Program

Research Programs: Fellowships for University Teachers

Period of Performance

7/1/2011 - 12/31/2011

Funding Totals

$25,200.00 (approved)
$25,200.00 (awarded)


Animal Wrongs: Animals and the Law in France Since the Later Middle Ages

FAIN: FA-55138-10

Peter Sahlins
University of California, Berkeley (Berkeley, CA 94704-5940)
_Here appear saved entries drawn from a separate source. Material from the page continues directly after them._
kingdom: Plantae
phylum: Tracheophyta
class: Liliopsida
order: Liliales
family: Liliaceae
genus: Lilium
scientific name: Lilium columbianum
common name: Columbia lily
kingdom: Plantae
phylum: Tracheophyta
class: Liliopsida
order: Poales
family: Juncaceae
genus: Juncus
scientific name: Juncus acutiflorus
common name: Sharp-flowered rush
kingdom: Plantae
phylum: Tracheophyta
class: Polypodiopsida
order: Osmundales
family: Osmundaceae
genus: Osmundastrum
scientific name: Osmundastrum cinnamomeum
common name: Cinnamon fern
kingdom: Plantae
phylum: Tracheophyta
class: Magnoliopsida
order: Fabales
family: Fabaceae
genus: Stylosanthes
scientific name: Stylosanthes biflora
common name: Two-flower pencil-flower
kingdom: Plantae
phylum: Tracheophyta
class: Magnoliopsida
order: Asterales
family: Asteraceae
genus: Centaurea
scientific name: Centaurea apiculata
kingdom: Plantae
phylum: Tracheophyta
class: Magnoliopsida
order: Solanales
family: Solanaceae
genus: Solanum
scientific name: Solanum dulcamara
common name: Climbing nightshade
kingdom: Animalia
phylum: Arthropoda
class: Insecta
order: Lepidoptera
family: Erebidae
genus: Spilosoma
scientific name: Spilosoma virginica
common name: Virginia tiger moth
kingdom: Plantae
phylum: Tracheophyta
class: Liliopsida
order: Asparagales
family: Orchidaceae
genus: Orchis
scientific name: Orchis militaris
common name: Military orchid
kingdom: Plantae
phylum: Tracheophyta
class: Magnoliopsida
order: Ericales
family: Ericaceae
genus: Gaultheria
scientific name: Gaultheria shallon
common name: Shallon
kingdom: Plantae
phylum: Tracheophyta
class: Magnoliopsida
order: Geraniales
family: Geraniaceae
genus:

I seek support for a book that explores, in the shadow of the English history of "animal rights," the reverse story of animal crimes and their prosecution in France since the later Middle Ages. The touchstone of the book is a series of well-publicized animal trials by secular and ecclesiastical courts beginning in the fifteenth century and abruptly ending in the seventeenth century. I will focus on the trials, but also consider the metaphoric uses of animals on trial and in courts in literature, theology, and science since the seventeenth century. In doing so, I tell a story about the shifting status of animals between "persons" and "property" in France, considered in a broader comparative context, as a way to explore the modern idea of juridical personhood. The book will be of interest to many kinds of historians, legal scholars, and students of the humanities both in and beyond France and the growing interdisciplinary field of "Animal Studies."





Associated Products

1668: The Year of the Animal in France (Book)
Title: 1668: The Year of the Animal in France
Author: Peter Sahlins
Abstract: This work reveals the remarkable and understudied “animal moment” in and around 1668 in which authors (including La Fontaine, whose Fables appeared in that year), anatomists, painters, sculptors, and especially the young Louis XIV turned their attention to nonhuman beings. At the center of the Year of the Animal was the Royal Menagerie in the gardens of Versailles, dominated by exotic and graceful birds. In the unfolding of his original and sophisticated argument, Sahlins shows how the animal bodies of the menagerie and others were critical to a dramatic rethinking of governance, nature, and the human. The animals of 1668 helped to shift an entire worldview in France—what Sahlins calls Renaissance humanimalism toward more modern expressions of classical naturalism and mechanism. In the wake of 1668 came the debasement of animals and the strengthening of human animality, including in Descartes's animal-machine, highly contested during the Year of the Animal. At the same time, Louis XIV and his intellectual servants used the animals of Versailles to develop and then to transform the symbolic language of French absolutism. Louis XIV came to adopt a model of sovereignty after 1668 in which his absolute authority is represented in manifold ways with the bodies of animals and justified by the bestial nature of his human subjects.
Year: 2017
Publisher: Zone Books
Type: Single author monograph
ISBN: 9781935408994
Copy sent to NEH?: No

Prizes

The J. Russell Major Prize
Date: 1/3/2019
Organization: American Historical Association
Abstract: The J. Russell Major Prize is awarded annually for the best work in English on any aspect of French history.